▶ _TASK TO COMPLETE_: Please reproduce verbatim the lines below, from the first through the one with "Utilisation de multiprocessing".

(Records from a collection)
◇ ◇ ◇ ◇

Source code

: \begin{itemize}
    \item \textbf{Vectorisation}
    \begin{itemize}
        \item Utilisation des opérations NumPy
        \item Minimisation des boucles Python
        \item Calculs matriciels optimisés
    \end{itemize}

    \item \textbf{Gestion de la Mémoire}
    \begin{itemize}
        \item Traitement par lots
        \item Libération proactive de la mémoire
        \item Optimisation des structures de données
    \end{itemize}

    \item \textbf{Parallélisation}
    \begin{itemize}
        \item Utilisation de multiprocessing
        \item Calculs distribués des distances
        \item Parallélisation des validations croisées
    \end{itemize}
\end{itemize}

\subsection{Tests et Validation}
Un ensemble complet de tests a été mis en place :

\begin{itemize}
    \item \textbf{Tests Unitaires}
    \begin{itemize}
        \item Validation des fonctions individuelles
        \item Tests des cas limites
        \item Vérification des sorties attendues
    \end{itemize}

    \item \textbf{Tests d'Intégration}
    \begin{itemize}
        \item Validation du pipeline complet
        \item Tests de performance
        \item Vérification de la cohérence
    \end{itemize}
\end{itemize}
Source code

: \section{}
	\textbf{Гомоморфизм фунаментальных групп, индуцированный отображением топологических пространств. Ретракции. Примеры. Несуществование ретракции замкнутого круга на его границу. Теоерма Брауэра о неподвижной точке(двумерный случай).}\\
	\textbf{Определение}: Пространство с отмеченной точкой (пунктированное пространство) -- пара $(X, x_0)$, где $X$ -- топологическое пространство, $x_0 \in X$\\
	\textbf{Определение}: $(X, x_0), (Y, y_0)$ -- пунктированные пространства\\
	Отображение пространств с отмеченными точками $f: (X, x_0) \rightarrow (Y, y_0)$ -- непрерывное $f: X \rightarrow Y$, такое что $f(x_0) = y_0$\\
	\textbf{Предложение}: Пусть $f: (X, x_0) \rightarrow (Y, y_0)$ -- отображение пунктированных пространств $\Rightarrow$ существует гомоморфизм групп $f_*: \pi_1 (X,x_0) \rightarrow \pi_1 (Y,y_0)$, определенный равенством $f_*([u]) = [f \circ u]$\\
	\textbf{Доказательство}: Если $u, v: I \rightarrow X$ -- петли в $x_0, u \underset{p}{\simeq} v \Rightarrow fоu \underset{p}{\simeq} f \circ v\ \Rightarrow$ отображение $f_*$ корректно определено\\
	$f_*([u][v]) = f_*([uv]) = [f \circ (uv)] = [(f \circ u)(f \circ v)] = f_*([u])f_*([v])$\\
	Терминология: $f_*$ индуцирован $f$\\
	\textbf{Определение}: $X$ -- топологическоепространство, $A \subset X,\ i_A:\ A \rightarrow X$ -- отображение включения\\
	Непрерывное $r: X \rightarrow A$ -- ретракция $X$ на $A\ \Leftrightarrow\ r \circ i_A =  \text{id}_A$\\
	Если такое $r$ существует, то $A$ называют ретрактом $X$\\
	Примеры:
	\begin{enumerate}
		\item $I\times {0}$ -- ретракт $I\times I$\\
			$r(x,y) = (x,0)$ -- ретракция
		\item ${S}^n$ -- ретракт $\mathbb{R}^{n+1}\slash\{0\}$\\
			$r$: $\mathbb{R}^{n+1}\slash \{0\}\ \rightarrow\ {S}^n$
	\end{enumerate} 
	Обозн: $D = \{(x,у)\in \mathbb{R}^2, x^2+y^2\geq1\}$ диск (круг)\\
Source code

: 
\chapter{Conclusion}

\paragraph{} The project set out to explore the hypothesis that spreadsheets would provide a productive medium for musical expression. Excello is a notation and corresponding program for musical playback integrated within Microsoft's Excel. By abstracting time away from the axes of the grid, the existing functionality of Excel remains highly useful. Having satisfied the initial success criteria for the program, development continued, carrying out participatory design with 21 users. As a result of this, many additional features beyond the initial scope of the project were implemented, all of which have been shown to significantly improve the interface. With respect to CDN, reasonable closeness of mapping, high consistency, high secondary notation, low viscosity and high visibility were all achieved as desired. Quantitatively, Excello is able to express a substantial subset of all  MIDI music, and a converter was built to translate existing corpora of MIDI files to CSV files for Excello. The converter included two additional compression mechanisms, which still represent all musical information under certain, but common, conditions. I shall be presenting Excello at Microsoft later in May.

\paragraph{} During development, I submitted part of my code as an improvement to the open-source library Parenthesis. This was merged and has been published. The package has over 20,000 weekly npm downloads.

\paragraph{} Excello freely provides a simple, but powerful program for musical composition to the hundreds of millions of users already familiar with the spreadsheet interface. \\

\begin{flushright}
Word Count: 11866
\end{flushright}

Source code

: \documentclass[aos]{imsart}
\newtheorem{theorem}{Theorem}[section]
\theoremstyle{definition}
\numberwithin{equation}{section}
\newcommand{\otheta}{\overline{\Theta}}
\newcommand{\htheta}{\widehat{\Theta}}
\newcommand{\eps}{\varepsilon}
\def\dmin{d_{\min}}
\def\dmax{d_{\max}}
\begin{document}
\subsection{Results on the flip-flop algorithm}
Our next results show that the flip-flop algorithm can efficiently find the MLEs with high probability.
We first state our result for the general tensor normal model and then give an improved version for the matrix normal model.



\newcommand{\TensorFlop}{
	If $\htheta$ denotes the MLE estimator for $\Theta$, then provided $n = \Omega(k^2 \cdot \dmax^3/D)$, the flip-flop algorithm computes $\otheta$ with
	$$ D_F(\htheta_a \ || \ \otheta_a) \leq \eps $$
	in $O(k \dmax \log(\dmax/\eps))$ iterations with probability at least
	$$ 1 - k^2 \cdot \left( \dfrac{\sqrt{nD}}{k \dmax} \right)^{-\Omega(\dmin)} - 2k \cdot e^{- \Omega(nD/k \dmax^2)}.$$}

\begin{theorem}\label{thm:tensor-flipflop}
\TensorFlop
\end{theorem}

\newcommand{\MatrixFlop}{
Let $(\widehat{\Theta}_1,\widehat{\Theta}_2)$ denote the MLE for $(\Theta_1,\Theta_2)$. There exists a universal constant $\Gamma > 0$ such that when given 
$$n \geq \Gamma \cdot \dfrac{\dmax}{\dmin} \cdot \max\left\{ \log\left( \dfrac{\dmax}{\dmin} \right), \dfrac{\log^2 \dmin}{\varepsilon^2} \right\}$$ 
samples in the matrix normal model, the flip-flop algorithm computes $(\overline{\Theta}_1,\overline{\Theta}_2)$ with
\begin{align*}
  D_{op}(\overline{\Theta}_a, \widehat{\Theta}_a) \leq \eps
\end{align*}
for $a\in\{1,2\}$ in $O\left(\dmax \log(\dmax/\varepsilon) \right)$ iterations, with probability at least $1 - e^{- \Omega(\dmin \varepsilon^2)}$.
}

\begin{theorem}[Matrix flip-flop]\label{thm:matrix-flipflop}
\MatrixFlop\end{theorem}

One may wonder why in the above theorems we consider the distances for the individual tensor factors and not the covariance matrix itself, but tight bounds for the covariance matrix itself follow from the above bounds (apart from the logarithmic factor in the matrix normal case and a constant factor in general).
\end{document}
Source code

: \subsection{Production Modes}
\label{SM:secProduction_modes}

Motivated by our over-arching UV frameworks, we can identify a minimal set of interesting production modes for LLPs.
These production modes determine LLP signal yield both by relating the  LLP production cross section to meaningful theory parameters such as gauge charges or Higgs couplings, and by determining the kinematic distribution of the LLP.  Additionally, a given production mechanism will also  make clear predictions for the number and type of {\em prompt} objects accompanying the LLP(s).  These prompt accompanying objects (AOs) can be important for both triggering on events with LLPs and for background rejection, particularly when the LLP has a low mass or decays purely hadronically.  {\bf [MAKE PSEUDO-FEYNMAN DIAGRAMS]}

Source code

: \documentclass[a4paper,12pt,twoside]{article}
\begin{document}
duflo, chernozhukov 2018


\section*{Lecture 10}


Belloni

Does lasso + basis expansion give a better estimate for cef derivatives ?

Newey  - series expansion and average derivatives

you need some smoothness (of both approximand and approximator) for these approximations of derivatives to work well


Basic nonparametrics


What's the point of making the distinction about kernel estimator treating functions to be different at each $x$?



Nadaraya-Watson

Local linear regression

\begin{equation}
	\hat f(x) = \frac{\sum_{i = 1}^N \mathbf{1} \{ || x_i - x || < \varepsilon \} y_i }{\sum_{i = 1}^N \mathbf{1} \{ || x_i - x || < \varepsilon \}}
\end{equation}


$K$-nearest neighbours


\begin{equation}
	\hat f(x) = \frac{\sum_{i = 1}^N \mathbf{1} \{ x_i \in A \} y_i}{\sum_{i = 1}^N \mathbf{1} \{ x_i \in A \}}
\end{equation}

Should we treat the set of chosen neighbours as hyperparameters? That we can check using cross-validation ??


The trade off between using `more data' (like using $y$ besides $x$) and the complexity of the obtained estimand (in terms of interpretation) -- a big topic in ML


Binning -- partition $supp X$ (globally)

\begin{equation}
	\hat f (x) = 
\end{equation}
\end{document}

◇ ◇ ◇ ◇

▶ _RESULT OF THE TASK_:
Source code

: \begin{itemize}
    \item \textbf{Vectorisation}
    \begin{itemize}
        \item Utilisation des opérations NumPy
        \item Minimisation des boucles Python
        \item Calculs matriciels optimisés
    \end{itemize}

    \item \textbf{Gestion de la Mémoire}
    \begin{itemize}
        \item Traitement par lots
        \item Libération proactive de la mémoire
        \item Optimisation des structures de données
    \end{itemize}

    \item \textbf{Parallélisation}
    \begin{itemize}
        \item Utilisation de multiprocessing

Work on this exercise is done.